REQUIRED ACTION:
Transcribe the following entries letter for letter, without the pictures.

----

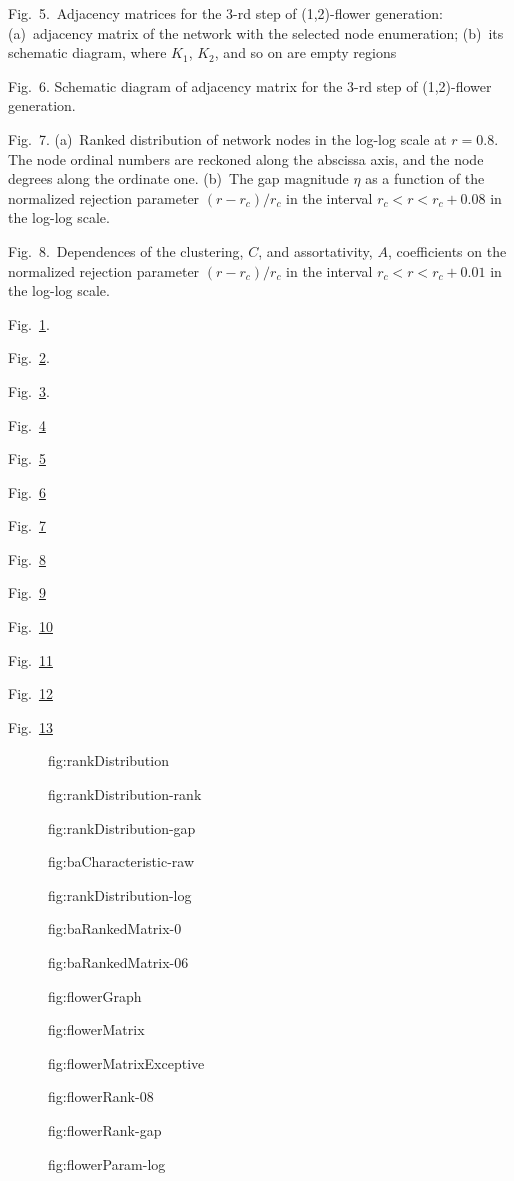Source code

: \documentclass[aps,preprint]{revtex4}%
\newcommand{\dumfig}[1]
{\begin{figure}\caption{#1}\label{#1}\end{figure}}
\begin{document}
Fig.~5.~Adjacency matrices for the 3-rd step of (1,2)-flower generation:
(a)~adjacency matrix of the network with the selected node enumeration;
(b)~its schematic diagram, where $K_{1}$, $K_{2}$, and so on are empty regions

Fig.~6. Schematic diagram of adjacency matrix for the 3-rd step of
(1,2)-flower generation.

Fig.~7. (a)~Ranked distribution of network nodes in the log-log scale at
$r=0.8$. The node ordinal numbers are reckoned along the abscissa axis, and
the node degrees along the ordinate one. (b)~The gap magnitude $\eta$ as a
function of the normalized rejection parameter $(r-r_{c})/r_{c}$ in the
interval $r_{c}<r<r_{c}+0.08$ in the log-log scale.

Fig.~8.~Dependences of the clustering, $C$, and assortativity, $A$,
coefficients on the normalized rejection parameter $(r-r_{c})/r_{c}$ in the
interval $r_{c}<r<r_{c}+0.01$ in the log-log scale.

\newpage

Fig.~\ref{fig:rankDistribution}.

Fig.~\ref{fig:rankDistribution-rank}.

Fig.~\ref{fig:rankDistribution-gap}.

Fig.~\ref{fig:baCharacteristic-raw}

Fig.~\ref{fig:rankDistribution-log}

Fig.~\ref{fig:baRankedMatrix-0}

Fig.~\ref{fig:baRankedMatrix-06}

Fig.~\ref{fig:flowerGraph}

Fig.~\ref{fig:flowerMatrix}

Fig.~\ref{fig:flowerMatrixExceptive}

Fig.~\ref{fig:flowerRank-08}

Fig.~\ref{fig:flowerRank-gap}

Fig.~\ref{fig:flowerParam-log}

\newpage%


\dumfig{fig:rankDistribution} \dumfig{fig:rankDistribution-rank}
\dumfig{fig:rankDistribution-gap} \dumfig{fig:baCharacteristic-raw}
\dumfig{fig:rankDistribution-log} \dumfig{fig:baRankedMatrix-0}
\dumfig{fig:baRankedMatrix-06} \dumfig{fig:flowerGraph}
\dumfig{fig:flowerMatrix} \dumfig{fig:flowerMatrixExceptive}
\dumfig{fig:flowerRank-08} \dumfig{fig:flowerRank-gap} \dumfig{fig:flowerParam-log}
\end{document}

----

WRITTEN RESPONSE:
Source code

: \documentclass[aps,preprint]{revtex4}%
\newcommand{\dumfig}[1]
{\begin{figure}\caption{#1}\label{#1}\end{figure}}
\begin{document}
Fig.~5.~Adjacency matrices for the 3-rd step of (1,2)-flower generation:
(a)~adjacency matrix of the network with the selected node enumeration;
(b)~its schematic diagram, where $K_{1}$, $K_{2}$, and so on are empty regions

Fig.~6. Schematic diagram of adjacency matrix for the 3-rd step of
(1,2)-flower generation.

Fig.~7. (a)~Ranked distribution of network nodes in the log-log scale at
$r=0.8$. The node ordinal numbers are reckoned along the abscissa axis, and
the node degrees along the ordinate one. (b)~The gap magnitude $\eta$ as a
function of the normalized rejection parameter $(r-r_{c})/r_{c}$ in the
interval $r_{c}<r<r_{c}+0.08$ in the log-log scale.

Fig.~8.~Dependences of the clustering, $C$, and assortativity, $A$,
coefficients on the normalized rejection parameter $(r-r_{c})/r_{c}$ in the
interval $r_{c}<r<r_{c}+0.01$ in the log-log scale.

\newpage

Fig.~\ref{fig:rankDistribution}.

Fig.~\ref{fig:rankDistribution-rank}.

Fig.~\ref{fig:rankDistribution-gap}.

Fig.~\ref{fig:baCharacteristic-raw}

Fig.~\ref{fig:rankDistribution-log}

Fig.~\ref{fig:baRankedMatrix-0}

Fig.~\ref{fig:baRankedMatrix-06}

Fig.~\ref{fig:flowerGraph}

Fig.~\ref{fig:flowerMatrix}

Fig.~\ref{fig:flowerMatrixExceptive}

Fig.~\ref{fig:flowerRank-08}

Fig.~\ref{fig:flowerRank-gap}

Fig.~\ref{fig:flowerParam-log}

\newpage%


\dumfig{fig:rankDistribution} \dumfig{fig:rankDistribution-rank}
\dumfig{fig:rankDistribution-gap} \dumfig{fig:baCharacteristic-raw}
\dumfig{fig:rankDistribution-log} \dumfig{fig:baRankedMatrix-0}
\dumfig{fig:baRankedMatrix-06} \dumfig{fig:flowerGraph}
\dumfig{fig:flowerMatrix} \dumfig{fig:flowerMatrixExceptive}
\dumfig{fig:flowerRank-08} \dumfig{fig:flowerRank-gap} \dumfig{fig:flowerParam-log}
\end{document}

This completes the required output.